The AI funding surge fits into a broader trend: venture capital is becoming more concentrated, more thematic and more correlated with macro narratives. That amplifies upside in good times—but also deepens drawdowns when sentiment turns.
The European angle: opportunity, constraint and FOMO
For Europe, this concentration of AI capital is both a threat and a once‑in‑a‑generation opening.
On the threat side, the biggest AI megarounds are overwhelmingly US‑centric, with some notable exceptions. European founders face a harsher reality:
- GPU access is scarcer and more expensive if you’re not plugged into the US cloud‑VC complex.
- Fund sizes are smaller, which makes writing multibillion‑dollar checks effectively impossible for most European firms.
- The EU AI Act, GDPR and upcoming digital regulations raise compliance costs and uncertainty, particularly for frontier‑model work.
Yet Europe also has advantages that don’t show up in Carta datasets:
- Deep strength in industrial, scientific and B2B software, where AI can be embedded into manufacturing, healthcare, energy and logistics.
- A cultural and regulatory focus on trust, safety and privacy, which—if used strategically—can become a differentiator for “boringly reliable” AI in critical sectors.
- A growing cadre of AI‑native startups and labs building on top of open‑source models, rather than competing head‑on with trillion‑dollar US labs.
European LPs and policymakers should be less obsessed with “missing” the next OpenAI and more focused on owning the applied AI layer: the thousands of domain‑specific companies that will actually deploy these models into factories, clinics, power grids and public services.
If AI is a new general‑purpose technology, the real economic impact in Europe will come from diffusion, not from owning one or two global foundation models.
Looking ahead: what to watch in the next 24 months
Several fault lines will determine whether today’s AI venture boom matures into a durable paradigm—or ends as another cautionary case study in capital misallocation.
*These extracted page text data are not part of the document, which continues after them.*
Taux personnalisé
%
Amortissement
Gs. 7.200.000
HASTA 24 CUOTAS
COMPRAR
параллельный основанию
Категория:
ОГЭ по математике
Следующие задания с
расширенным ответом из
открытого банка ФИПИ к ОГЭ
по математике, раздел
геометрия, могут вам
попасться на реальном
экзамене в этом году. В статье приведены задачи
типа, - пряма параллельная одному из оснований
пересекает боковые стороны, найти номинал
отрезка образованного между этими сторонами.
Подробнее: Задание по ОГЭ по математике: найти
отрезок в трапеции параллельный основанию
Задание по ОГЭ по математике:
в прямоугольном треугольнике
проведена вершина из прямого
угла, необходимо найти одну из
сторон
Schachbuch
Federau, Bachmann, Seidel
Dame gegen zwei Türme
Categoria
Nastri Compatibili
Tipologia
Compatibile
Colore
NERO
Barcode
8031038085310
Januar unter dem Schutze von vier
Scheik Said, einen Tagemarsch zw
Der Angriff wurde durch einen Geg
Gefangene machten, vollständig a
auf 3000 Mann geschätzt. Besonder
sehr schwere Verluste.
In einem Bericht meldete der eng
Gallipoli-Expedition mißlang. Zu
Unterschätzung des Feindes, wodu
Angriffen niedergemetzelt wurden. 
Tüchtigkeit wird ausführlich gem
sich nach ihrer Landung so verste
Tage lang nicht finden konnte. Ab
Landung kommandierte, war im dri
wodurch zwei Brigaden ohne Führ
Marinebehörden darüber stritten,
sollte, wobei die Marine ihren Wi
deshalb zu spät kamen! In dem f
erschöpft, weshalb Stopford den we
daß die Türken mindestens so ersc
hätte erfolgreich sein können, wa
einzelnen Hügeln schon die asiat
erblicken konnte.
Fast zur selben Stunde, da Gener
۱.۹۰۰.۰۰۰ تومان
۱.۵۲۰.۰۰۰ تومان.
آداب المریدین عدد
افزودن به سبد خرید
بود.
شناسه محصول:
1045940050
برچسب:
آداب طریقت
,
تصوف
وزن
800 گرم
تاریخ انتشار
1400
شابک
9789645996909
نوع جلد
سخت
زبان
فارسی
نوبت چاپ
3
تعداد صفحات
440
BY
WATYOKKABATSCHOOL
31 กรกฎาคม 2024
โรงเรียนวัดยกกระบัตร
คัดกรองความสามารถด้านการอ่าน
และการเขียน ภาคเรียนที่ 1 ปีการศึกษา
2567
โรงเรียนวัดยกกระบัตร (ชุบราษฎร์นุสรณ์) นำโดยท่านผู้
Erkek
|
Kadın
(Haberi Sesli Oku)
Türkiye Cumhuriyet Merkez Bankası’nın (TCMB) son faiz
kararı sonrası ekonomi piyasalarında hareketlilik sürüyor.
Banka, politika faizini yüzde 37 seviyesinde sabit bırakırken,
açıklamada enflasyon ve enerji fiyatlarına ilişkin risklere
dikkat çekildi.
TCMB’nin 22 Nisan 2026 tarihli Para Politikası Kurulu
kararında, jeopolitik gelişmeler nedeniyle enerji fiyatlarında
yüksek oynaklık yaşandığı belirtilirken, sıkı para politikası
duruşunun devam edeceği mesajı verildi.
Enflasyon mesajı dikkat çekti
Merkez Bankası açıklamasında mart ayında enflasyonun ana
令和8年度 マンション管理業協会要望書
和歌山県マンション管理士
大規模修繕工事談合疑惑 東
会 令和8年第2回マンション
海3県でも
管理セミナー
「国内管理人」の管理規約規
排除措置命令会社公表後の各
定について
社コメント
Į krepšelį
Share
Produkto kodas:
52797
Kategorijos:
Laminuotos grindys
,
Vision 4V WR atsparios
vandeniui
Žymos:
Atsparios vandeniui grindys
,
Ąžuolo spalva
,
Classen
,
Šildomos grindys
1. IPO outcomes for the AI giants.
TechCrunch notes that the major labs are teasing IPOs. If those offerings happen and trade well over several quarters, they will validate current paper markups and unlock more capital for AI. If they stumble—or if public markets heavily discount private valuations—the IRR of those celebrated 2023–24 funds could compress sharply.
2. Unit economics under real customers.
Many AI startups still derive a large chunk of revenue from other startups or from experimental budgets. As enterprise CIOs push for hard ROI and regulators tighten the rules, we’ll learn which AI products actually justify their compute bills—and which were subsidized experiments.
3. Compute and model commoditization.
If cloud providers and open‑source communities keep narrowing the gap with frontier labs, the edge may shift from owning the biggest model to owning the best distribution and workflows. In that world, today’s mega‑rounds look less like defensible moats and more like expensive prepayments for a temporary advantage.
4. Regulatory inflection points.
New AI rules in the EU, US and elsewhere could nudge value away from a few hyperscalers toward more diversified, sector‑specific players—or they could entrench incumbents who can afford compliance.
For founders and investors, the strategy should be clear: avoid chasing whatever just raised a $10‑billion‑plus round; instead, build or back companies that would still make sense if GPU prices halved and model quality doubled for everyone.
The bottom line
AI is not just attracting venture capital; it’s reshaping how the asset class works, concentrating power and risk in a handful of labs and their backers. The early IRR numbers look great, but they’re built on fragile markups, not exits. If you’re in the top decile of AI deals, this is a golden moment. For everyone else, it’s time to be contrarian: focus on durable, sector‑specific AI value rather than mega‑round spectacle.
The real test is still ahead: will this wave produce enduring infrastructure—or just very expensive training runs?